Of course, there are areas other than Foua, Kafarya, Nubl, Zahra which are suffering immensely due to terrorist attacks and siege, and which get little or no UN tweetage…But given the current media campaign regarding Madaya, I am looking here just at the discrepencies between UN focus on the two areas.

The UN and so-called “humanitarian”groups/agencies will not tweet or speak the truth of the massive suffering in al-Foua and Kafayra, much less of the long-suffering of the people of Nubl and Zahraa and everywhere else terrorized by NATO’s mercenaries. Therefore we must, and we must continue to reveal the deceptions and not-even-slick propaganda at play, as well as to recognize that the timing is not coincidental.

Ambassador al-Ja’afari pointed this out, on January 11, 2016, to the annoyance of the corporate journalists on the vilification bandwagon:

…whenever there is a step forward towards a political solution in Syria, certain incidents are fabricated to de-fame the Syrian government and to negatively impact the political process….

The examples of such incidents are many and happened before certain United Nations Security Council meetings, as well as before Geneva 2 meeting, and Moscow 1 and Moscow 2 consultative meetings.
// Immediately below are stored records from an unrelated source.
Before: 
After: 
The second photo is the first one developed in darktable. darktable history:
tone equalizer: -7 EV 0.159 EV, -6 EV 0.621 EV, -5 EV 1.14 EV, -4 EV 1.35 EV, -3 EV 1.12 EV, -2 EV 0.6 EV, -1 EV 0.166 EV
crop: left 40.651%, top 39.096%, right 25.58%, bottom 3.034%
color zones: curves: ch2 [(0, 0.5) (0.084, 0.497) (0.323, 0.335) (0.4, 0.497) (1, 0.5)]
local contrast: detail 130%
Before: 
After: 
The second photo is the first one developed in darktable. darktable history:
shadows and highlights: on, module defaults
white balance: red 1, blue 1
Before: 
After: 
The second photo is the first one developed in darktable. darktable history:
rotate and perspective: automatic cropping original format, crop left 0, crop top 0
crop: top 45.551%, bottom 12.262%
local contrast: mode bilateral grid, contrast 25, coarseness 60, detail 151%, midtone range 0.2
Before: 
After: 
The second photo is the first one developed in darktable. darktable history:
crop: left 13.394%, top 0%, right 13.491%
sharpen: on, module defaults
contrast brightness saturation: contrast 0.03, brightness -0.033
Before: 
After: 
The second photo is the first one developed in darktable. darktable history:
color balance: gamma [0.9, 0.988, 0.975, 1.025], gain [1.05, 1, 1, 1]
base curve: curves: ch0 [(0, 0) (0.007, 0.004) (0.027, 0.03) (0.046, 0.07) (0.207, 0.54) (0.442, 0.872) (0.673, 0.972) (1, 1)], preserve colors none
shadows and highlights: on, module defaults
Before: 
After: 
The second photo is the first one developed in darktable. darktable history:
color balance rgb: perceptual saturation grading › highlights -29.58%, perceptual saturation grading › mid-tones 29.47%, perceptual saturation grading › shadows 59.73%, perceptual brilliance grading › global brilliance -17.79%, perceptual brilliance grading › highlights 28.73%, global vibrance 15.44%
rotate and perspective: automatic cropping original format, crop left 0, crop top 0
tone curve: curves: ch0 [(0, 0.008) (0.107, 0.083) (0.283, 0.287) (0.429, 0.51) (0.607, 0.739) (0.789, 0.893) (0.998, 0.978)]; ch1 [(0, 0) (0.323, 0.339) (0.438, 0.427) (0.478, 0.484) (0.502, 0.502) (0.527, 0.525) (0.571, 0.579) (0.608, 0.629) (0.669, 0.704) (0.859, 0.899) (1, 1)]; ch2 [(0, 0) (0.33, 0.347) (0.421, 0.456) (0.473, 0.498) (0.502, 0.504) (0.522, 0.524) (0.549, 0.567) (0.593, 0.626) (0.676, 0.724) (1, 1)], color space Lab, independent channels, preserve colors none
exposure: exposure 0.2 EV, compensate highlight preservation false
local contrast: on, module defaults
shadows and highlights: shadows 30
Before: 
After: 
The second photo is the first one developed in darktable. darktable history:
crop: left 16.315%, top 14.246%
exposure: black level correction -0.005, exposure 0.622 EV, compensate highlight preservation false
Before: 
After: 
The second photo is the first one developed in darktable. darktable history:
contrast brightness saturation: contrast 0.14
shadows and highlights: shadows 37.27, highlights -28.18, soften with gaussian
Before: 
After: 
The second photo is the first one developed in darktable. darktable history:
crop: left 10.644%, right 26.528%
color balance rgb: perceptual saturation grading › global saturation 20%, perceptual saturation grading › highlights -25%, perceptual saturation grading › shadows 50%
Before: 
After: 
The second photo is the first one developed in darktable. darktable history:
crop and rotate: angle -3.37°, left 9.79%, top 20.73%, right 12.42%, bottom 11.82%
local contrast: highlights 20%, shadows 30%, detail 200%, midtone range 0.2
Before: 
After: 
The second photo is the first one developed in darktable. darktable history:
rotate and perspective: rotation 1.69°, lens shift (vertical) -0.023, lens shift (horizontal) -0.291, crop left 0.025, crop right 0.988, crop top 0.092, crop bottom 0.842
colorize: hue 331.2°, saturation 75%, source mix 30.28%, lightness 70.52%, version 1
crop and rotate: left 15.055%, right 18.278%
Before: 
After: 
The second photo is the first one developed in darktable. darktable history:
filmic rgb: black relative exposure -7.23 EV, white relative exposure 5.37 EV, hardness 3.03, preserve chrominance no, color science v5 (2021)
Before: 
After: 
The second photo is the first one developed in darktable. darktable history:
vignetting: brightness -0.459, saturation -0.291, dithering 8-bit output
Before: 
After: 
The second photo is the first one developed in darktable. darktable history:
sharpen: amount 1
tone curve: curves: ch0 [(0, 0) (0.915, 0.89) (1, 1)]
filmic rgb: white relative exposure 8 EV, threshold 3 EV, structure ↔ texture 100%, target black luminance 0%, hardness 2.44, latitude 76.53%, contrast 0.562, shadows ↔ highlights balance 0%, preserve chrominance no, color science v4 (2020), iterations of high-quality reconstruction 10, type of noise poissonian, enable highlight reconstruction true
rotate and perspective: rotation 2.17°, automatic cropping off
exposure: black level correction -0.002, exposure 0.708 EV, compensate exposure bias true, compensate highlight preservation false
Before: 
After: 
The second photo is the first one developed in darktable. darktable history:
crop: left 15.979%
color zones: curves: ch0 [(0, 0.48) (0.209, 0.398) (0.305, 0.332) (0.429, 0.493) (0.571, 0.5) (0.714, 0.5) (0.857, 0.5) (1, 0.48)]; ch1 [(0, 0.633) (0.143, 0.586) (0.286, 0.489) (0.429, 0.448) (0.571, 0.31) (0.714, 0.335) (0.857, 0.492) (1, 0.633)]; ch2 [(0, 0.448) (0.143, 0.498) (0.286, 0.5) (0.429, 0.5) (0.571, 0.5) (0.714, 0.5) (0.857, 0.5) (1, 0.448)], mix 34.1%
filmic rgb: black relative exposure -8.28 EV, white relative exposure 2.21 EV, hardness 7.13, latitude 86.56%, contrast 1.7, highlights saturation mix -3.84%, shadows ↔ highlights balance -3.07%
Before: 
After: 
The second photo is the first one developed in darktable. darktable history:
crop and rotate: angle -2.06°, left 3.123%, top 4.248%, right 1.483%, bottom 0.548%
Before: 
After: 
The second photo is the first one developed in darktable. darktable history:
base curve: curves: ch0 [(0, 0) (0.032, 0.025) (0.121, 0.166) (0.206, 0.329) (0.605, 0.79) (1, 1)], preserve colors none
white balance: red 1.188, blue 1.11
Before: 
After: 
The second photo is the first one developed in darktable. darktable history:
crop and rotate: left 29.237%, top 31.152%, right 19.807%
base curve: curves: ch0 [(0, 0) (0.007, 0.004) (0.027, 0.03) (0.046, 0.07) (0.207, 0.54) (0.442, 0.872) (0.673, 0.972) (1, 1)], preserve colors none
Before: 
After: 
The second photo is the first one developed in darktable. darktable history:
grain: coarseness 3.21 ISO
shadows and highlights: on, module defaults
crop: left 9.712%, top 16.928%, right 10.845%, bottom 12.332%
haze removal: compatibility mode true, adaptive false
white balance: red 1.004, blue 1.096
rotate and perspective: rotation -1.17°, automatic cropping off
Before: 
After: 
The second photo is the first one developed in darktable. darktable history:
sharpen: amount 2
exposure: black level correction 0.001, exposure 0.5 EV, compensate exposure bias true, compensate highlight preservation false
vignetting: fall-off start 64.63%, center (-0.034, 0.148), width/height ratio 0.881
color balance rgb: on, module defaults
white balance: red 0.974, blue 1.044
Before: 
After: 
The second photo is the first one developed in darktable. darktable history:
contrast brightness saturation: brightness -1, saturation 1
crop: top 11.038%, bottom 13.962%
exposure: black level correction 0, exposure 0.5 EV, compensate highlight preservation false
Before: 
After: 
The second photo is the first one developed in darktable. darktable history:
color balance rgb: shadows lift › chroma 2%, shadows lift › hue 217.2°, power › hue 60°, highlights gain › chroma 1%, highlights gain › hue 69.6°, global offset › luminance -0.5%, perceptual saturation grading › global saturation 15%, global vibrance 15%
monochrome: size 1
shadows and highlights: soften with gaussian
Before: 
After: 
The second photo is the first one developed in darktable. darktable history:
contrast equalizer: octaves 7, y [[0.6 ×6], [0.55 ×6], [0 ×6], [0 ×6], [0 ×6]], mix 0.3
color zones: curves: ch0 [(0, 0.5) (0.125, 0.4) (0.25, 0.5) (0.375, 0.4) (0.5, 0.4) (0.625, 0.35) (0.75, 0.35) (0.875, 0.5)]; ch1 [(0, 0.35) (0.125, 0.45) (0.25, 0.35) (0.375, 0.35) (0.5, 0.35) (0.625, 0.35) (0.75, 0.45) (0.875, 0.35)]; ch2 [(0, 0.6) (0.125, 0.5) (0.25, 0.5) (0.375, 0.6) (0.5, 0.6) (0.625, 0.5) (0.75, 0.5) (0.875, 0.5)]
 Now, and when the Syrians are going to meet in Geneva, end of this month, certain regional and international parties supporting terrorism in Syria are not satisfied that the Syrian government is engaging positively in the political process. And thus are trying to demonize it…torpedoing the meeting in Geneva.

In his recent article on Madaya and the media manipulation of facts, Finian Cunningham noted:

 The Western news media are the propaganda arm of the state-sponsored terrorist assault on Syria….The plain truth is that people in Syria are being held siege by Western-orchestrated terrorists. …A siege of another kind is also being forced on the minds of the Western public by the Western media; it involves starving them of the truth.

He is absolutely correct. And the UN is just as complicit in the lies, the manipulation of facts, the whitewashing of terrorists in Syria, and in the obfuscation of true suffering at the hands of said-terrorists.